▸ Set exercise
Reproduce the lines below word for word, with every character, number and bracket unchanged.

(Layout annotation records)
********************
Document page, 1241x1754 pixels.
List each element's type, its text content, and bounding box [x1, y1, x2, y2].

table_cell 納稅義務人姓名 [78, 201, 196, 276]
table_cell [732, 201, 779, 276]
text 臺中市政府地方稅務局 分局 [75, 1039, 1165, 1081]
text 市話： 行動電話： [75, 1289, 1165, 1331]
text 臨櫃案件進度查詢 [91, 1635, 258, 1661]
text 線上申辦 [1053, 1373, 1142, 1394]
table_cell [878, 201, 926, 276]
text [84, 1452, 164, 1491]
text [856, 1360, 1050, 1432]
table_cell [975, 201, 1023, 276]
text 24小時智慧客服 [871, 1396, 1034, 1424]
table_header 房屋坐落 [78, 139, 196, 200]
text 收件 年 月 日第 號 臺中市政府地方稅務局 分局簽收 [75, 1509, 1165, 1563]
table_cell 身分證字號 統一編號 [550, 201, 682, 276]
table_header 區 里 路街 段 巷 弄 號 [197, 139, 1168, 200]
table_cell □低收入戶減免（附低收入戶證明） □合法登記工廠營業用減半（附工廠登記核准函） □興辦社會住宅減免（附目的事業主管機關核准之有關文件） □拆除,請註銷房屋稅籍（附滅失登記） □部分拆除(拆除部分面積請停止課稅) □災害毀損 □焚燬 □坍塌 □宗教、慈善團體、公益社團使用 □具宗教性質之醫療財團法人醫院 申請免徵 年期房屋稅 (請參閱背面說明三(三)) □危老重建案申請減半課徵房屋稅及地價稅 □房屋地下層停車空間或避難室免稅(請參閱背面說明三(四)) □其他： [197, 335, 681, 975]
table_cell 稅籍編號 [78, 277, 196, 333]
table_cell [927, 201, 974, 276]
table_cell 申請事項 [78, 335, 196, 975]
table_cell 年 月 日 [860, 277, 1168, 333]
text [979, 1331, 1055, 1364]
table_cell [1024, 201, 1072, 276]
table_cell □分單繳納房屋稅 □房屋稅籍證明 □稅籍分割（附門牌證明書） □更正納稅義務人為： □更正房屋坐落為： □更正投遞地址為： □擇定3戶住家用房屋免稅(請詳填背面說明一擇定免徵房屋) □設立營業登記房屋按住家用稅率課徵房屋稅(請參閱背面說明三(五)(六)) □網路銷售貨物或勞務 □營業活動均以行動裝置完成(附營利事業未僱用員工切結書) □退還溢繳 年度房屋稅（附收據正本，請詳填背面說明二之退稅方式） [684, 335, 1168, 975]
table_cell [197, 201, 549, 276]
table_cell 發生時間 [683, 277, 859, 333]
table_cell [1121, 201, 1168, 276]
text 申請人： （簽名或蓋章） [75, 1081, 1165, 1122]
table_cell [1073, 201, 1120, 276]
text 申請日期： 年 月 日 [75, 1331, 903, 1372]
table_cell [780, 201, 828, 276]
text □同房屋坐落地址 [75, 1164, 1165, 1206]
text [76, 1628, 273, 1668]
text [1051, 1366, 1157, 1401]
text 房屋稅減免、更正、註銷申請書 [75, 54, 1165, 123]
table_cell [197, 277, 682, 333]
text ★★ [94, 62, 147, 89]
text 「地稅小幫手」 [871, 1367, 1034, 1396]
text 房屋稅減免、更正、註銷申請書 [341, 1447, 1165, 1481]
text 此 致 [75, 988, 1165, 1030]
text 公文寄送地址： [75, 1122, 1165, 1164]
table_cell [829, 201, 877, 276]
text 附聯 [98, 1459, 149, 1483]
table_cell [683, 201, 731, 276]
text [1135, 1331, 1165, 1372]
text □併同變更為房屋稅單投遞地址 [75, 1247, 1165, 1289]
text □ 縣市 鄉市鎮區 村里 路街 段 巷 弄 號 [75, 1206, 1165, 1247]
********************
▸ Exercise solution
Document page, 1241x1754 pixels.
List each element's type, its text content, and bounding box [x1, y1, x2, y2].

table_cell 納稅義務人姓名 [78, 201, 196, 276]
table_cell [732, 201, 779, 276]
text 臺中市政府地方稅務局 分局 [75, 1039, 1165, 1081]
text 市話： 行動電話： [75, 1289, 1165, 1331]
text 臨櫃案件進度查詢 [91, 1635, 258, 1661]
text 線上申辦 [1053, 1373, 1142, 1394]
table_cell [878, 201, 926, 276]
text [84, 1452, 164, 1491]
text [856, 1360, 1050, 1432]
table_cell [975, 201, 1023, 276]
text 24小時智慧客服 [871, 1396, 1034, 1424]
table_header 房屋坐落 [78, 139, 196, 200]
text 收件 年 月 日第 號 臺中市政府地方稅務局 分局簽收 [75, 1509, 1165, 1563]
table_cell 身分證字號 統一編號 [550, 201, 682, 276]
table_header 區 里 路街 段 巷 弄 號 [197, 139, 1168, 200]
table_cell □低收入戶減免（附低收入戶證明） □合法登記工廠營業用減半（附工廠登記核准函） □興辦社會住宅減免（附目的事業主管機關核准之有關文件） □拆除,請註銷房屋稅籍（附滅失登記） □部分拆除(拆除部分面積請停止課稅) □災害毀損 □焚燬 □坍塌 □宗教、慈善團體、公益社團使用 □具宗教性質之醫療財團法人醫院 申請免徵 年期房屋稅 (請參閱背面說明三(三)) □危老重建案申請減半課徵房屋稅及地價稅 □房屋地下層停車空間或避難室免稅(請參閱背面說明三(四)) □其他： [197, 335, 681, 975]
table_cell 稅籍編號 [78, 277, 196, 333]
table_cell [927, 201, 974, 276]
table_cell 申請事項 [78, 335, 196, 975]
table_cell 年 月 日 [860, 277, 1168, 333]
text [979, 1331, 1055, 1364]
table_cell [1024, 201, 1072, 276]
table_cell □分單繳納房屋稅 □房屋稅籍證明 □稅籍分割（附門牌證明書） □更正納稅義務人為： □更正房屋坐落為： □更正投遞地址為： □擇定3戶住家用房屋免稅(請詳填背面說明一擇定免徵房屋) □設立營業登記房屋按住家用稅率課徵房屋稅(請參閱背面說明三(五)(六)) □網路銷售貨物或勞務 □營業活動均以行動裝置完成(附營利事業未僱用員工切結書) □退還溢繳 年度房屋稅（附收據正本，請詳填背面說明二之退稅方式） [684, 335, 1168, 975]
table_cell [197, 201, 549, 276]
table_cell 發生時間 [683, 277, 859, 333]
table_cell [1121, 201, 1168, 276]
text 申請人： （簽名或蓋章） [75, 1081, 1165, 1122]
table_cell [1073, 201, 1120, 276]
text 申請日期： 年 月 日 [75, 1331, 903, 1372]
table_cell [780, 201, 828, 276]
text □同房屋坐落地址 [75, 1164, 1165, 1206]
text [76, 1628, 273, 1668]
text [1051, 1366, 1157, 1401]
text 房屋稅減免、更正、註銷申請書 [75, 54, 1165, 123]
table_cell [197, 277, 682, 333]
text ★★ [94, 62, 147, 89]
text 「地稅小幫手」 [871, 1367, 1034, 1396]
text 房屋稅減免、更正、註銷申請書 [341, 1447, 1165, 1481]
text 此 致 [75, 988, 1165, 1030]
text 公文寄送地址： [75, 1122, 1165, 1164]
table_cell [829, 201, 877, 276]
text 附聯 [98, 1459, 149, 1483]
table_cell [683, 201, 731, 276]
text [1135, 1331, 1165, 1372]
text □併同變更為房屋稅單投遞地址 [75, 1247, 1165, 1289]
text □ 縣市 鄉市鎮區 村里 路街 段 巷 弄 號 [75, 1206, 1165, 1247]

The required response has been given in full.